Both reports suggested that bin Laden may have been killed well before the US State Department announced a $1 million bounty on his head in February 2019.

The 15th of Osama bin Laden's 20 children and a son of his third wife, Hamza, thought to be about 30 years old, was "emerging as a leader in the al-Qaeda franchise", the State Department said in announcing the reward.

Sometimes dubbed the "crown prince of jihad", he had put out audio and video messages calling for attacks on western countries, especially to avenge his father's killing by US forces in Pakistan in May 2011, the department said.

Documents seized in the raid on his father's house in Abbottabad suggested Hamza was being groomed as heir to the al-Qaeda leadership.

US forces also found a video of the wedding of Hamza to the daughter of another senior al-Qaeda official that is believed to have taken place in Iran.

Hamza bin Laden's whereabouts have never been pinpointed.
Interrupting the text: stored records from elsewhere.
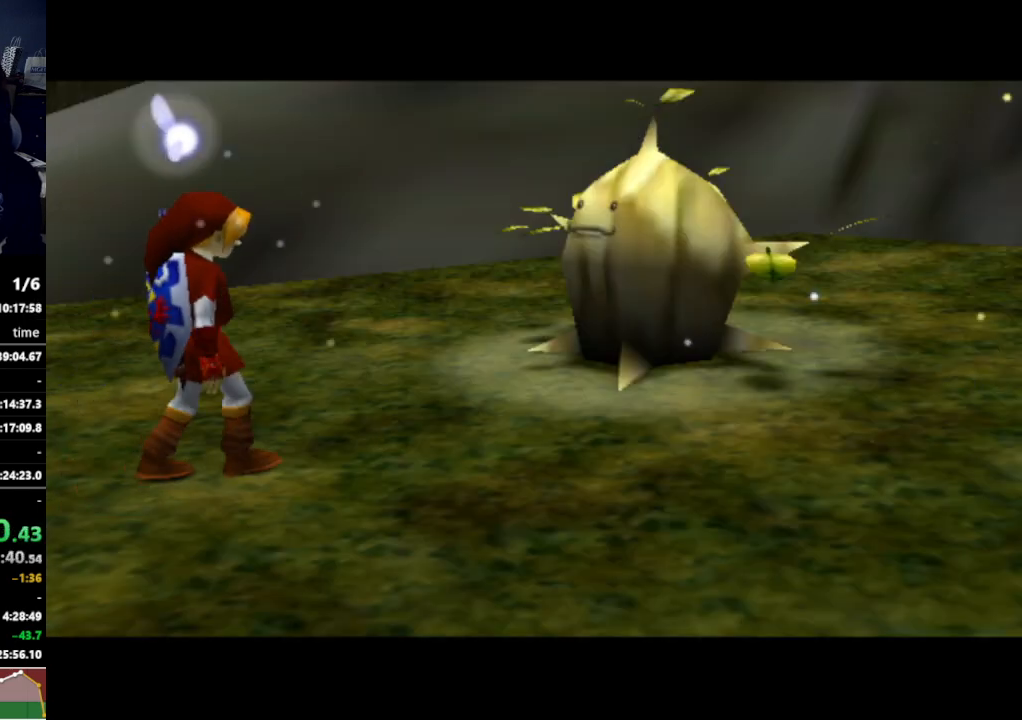
{"buttons": [], "left_stick": "center", "right_stick": "center", "events": []}
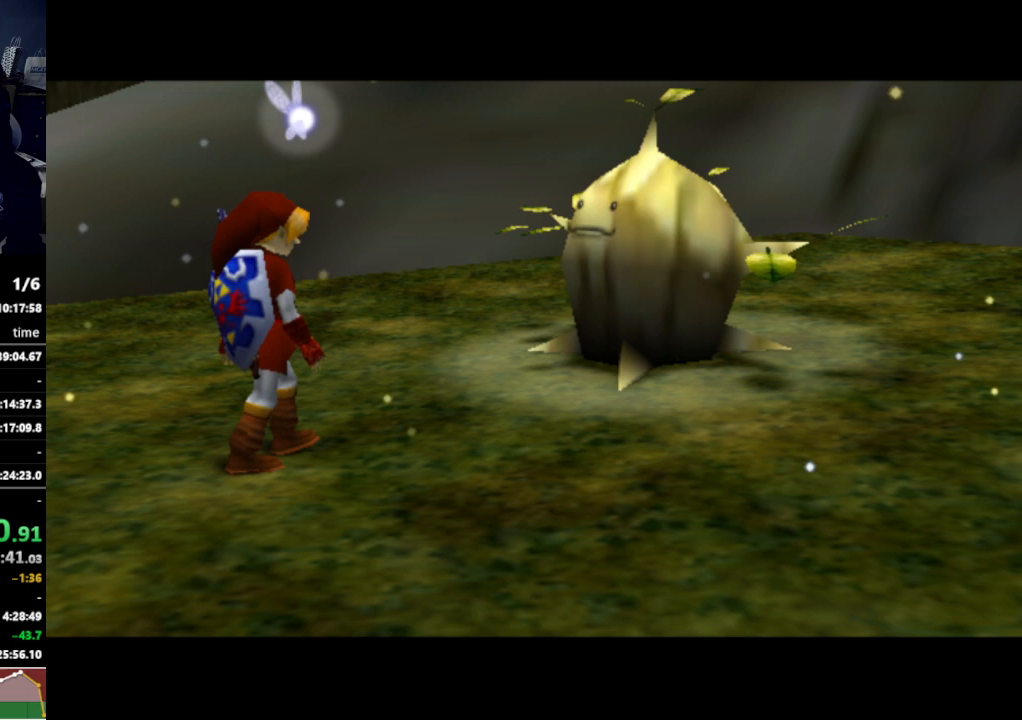
{"buttons": [], "left_stick": "center", "right_stick": "center", "events": []}
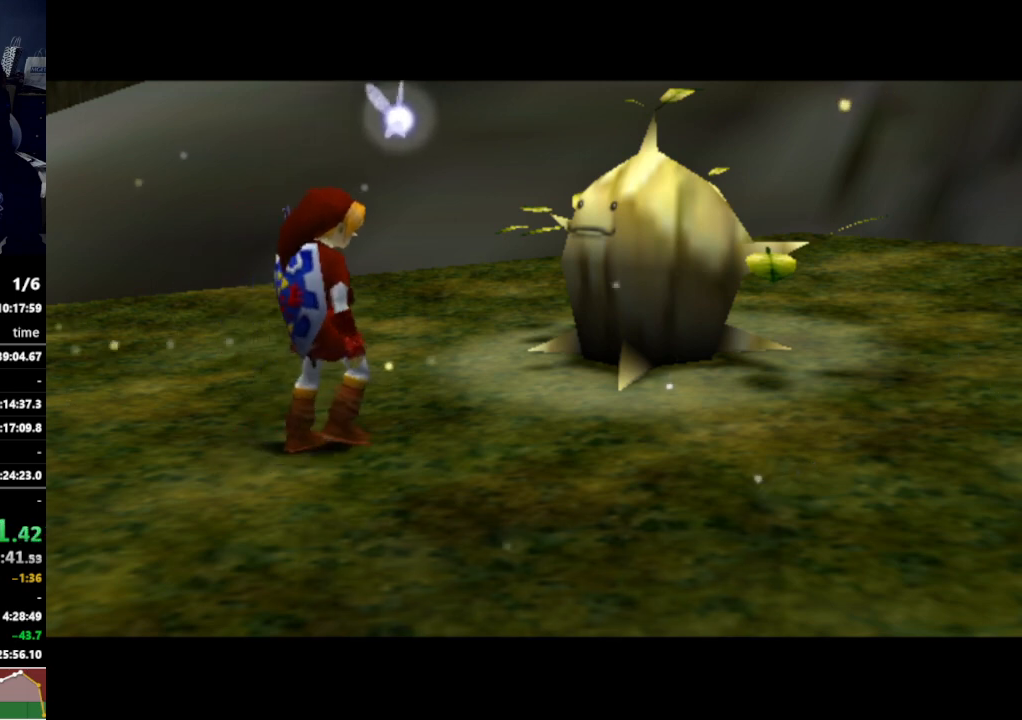
{"buttons": [], "left_stick": "center", "right_stick": "center", "events": []}
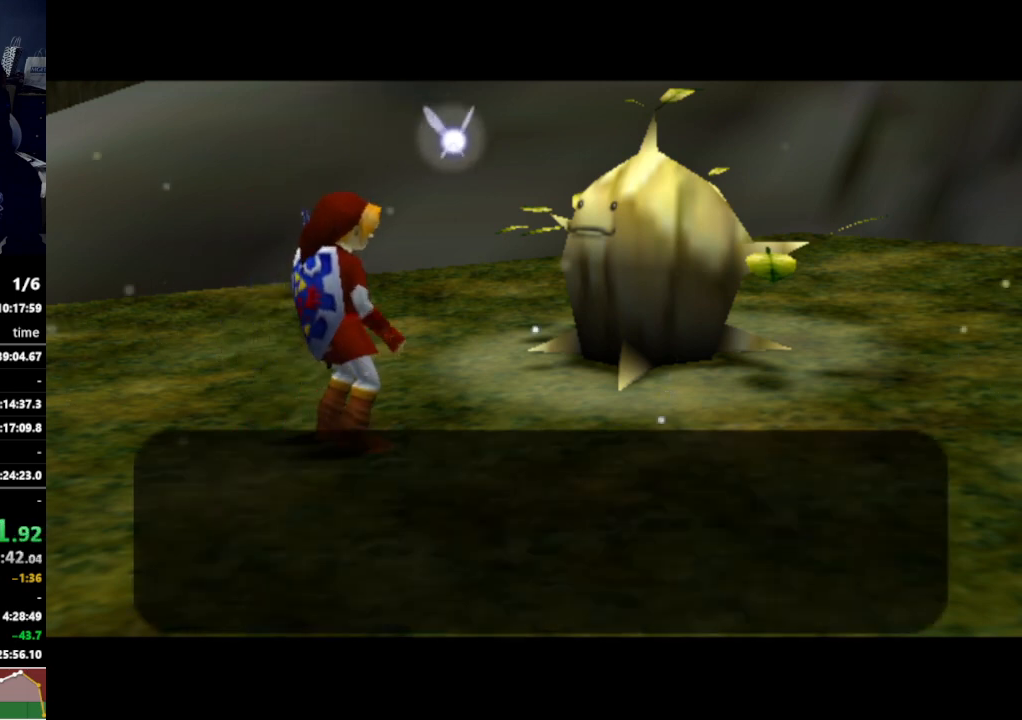
{"buttons": [], "left_stick": "center", "right_stick": "center", "events": []}
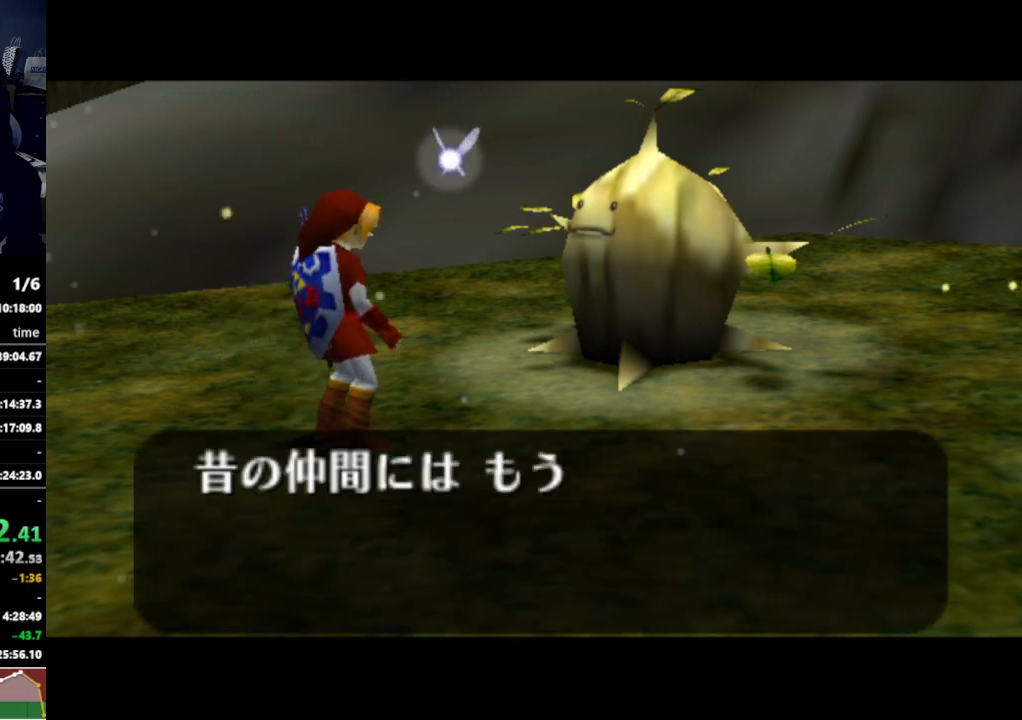
{"buttons": [], "left_stick": "center", "right_stick": "center", "events": []}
He was believed to have been under house arrest in Iran but reports suggest he also may have resided in Afghanistan, Pakistan and Syria.

Al-Qaeda's prominence as an extremist group has faded over the past decade in the shadow of the "Islamic State of Iraq and Syria" (ISIS).

But the proliferation of branches and associated groups in Afghanistan, Yemen, Syria and elsewhere have underscored its continuing potency.

Groomed to lead

Hamza bin Laden was not targeted just because he was bin Laden's son, said Rita Katz, executive director of the SITE Intelligence Group, which tracks extremists.

"He was one of al-Qaeda's loudest voices calling for attacks in the West and giving directives. He, with al-Qaeda's help, was positioning himself to lead the global jihadi movement," Katz said on Twitter.

"He was seen as a future leader who would unite the global jihad. Thus, if he is indeed dead, it will be a major blow to the movement," she said.

"I think it is a big loss for al-Qaeda," said Pakistani security expert Rahimullah Yusufzai, one the few journalists to have interviewed Osama bin Laden face to face.

"They needed someone younger and more active. And Hamza bin Laden had those qualities," Yusufzai told AFP.

"He would have been acceptable to the rank and file and a natural successor to his father."

In 2017 he was placed on the US terrorist blacklist, seen as a potent future figurehead for the group.

With ISIS apparently on the verge of collapse, "Hamza is now the figure best placed to reunify the global jihadi movement", former FBI special agent and al-Qaeda specialist Ali Soufan wrote at the time of his blacklisting.